Today, of course, some on the left go far beyond warning against a full-scale regime change war with Iran. Some echo propaganda of that theocratic regime. Other “peace” activists hypocritically condemn President Trump’s clean, surgical strike, when they ignored Barack Obama’s deadly, civilian-killing drone attacks.
The Golden Mean
All of this is to say that talk of war is fiendishly complicated. There is no “pure” Christian position floating out there in ether, crystal clear and perfect, and easy to apply. In the world that Adam left us after the Fall, we will always face ugly trade-offs, tragic sacrifice, and crude approximations of the Good. That’s the best we can expect until Christ restores the New Jerusalem, and the lion lies down with the lamb.

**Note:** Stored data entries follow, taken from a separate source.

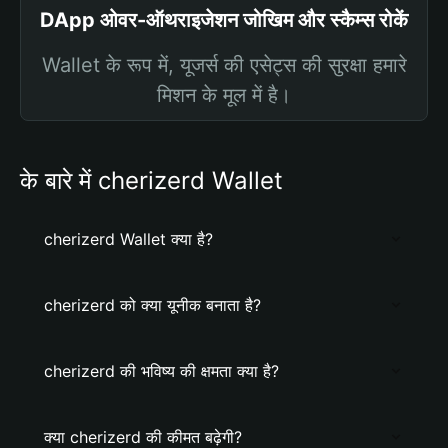
DApp ओवर-ऑथराइजेशन जोखिम और स्कैम्स रोकें
Wallet के रूप में, यूजर्स की एसेट्स की सुरक्षा हमारे
मिशन के मूल में है।
के बारे में cherizerd Wallet
cherizerd Wallet क्या है?
cherizerd को क्या यूनीक बनाता है?
cherizerd की भविष्य की क्षमता क्या है?
क्या cherizerd की कीमत बढ़ेगी?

It seems that President Trump’s drone strike targeting Iranian warlord Qasem Suleimani has proven prudent. Iran retaliated with a missile attack against U.S. forces in Iraq that succeeded in killing no one. Let’s hope that this proves sufficient for Iran’s regime to save face, and armed conflict can cease. Whatever the sophomoric fantasies of neocon armchair admirals, the U.S. has no interest or business attempting regime change in Iran. We already have one Afghanistan on our hands. We can’t afford another. If President Trump delivered us one, it would guarantee a catastrophic Democrat landslide in 2020.

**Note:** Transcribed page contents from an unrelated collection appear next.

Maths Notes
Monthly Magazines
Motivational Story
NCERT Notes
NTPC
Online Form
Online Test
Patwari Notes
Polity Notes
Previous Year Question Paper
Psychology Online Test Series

It’s very good news so far, from a Christian perspective, that neither side has targeted civilians. The first concern any believer must have in any conflict is that non-combatants be spared as much as possible. That’s something both sides forgot in the Second World War, though of course the Axis’ record was infinitely more vicious.
Pacifism and Militarism
In war-making as in every other area of human life, we find virtue not at one extreme or the other, neither in pacifism nor militarism. Instead, we must look for the Golden Mean, which balances the legitimate claims of every good God made and asked us to steward. I wrote a whole book on the quest for the Golden Mean, The Bad Catholic’s Guide to the Seven Deadly Sins. Its key message is here:
“As Aristotle noted, and saints were quick to follow him, the Golden Mean of virtue hangs in tension between two extremes. We can overcorrect against each one of the Deadly Sins, and end up in an opposite sort of sin. …
“Sloth is not so much a sin of laziness but of apathy, of the sort that can lead to despair. The Diligent learn how to apply themselves with sane resignation, and a realist’s appreciation of their limitations and weaknesses — while Fanatics hurl themselves headfirst into walls, torment the people who love them, and if they don’t blow themselves up, they burn out and slump into … Sloth.”
Trump Has Been Prudent So Far
Just so, pacifism wallows in passive self-congratulation, while letting innocent people for whom we are responsible suffer evils. Militarism looks high and low for excuses to use deadly force to assert our own will on other people. Threading the needle between these evils isn’t easy, formulaic, or simple. It’s the function of statesmanship.
And so far, on this count, President Trump has done a better job than his predecessors. George W. Bush recklessly and heedlessly rushed to judgment in Iraq, and sent our troops to Afghanistan without any exit strategy. Barack Obama, by contrast, over-corrected. He greeted our enemies and adversaries around the world with appeasement and apology, trying and failing to defang their hostility.
Let’s pray that the president continues to walk the narrow path that avoids such opposite evils. Let’s keep reminding him that “peace through strength” is more than a slogan. It’s the firm goal to which we adhere, in obedience to Christ.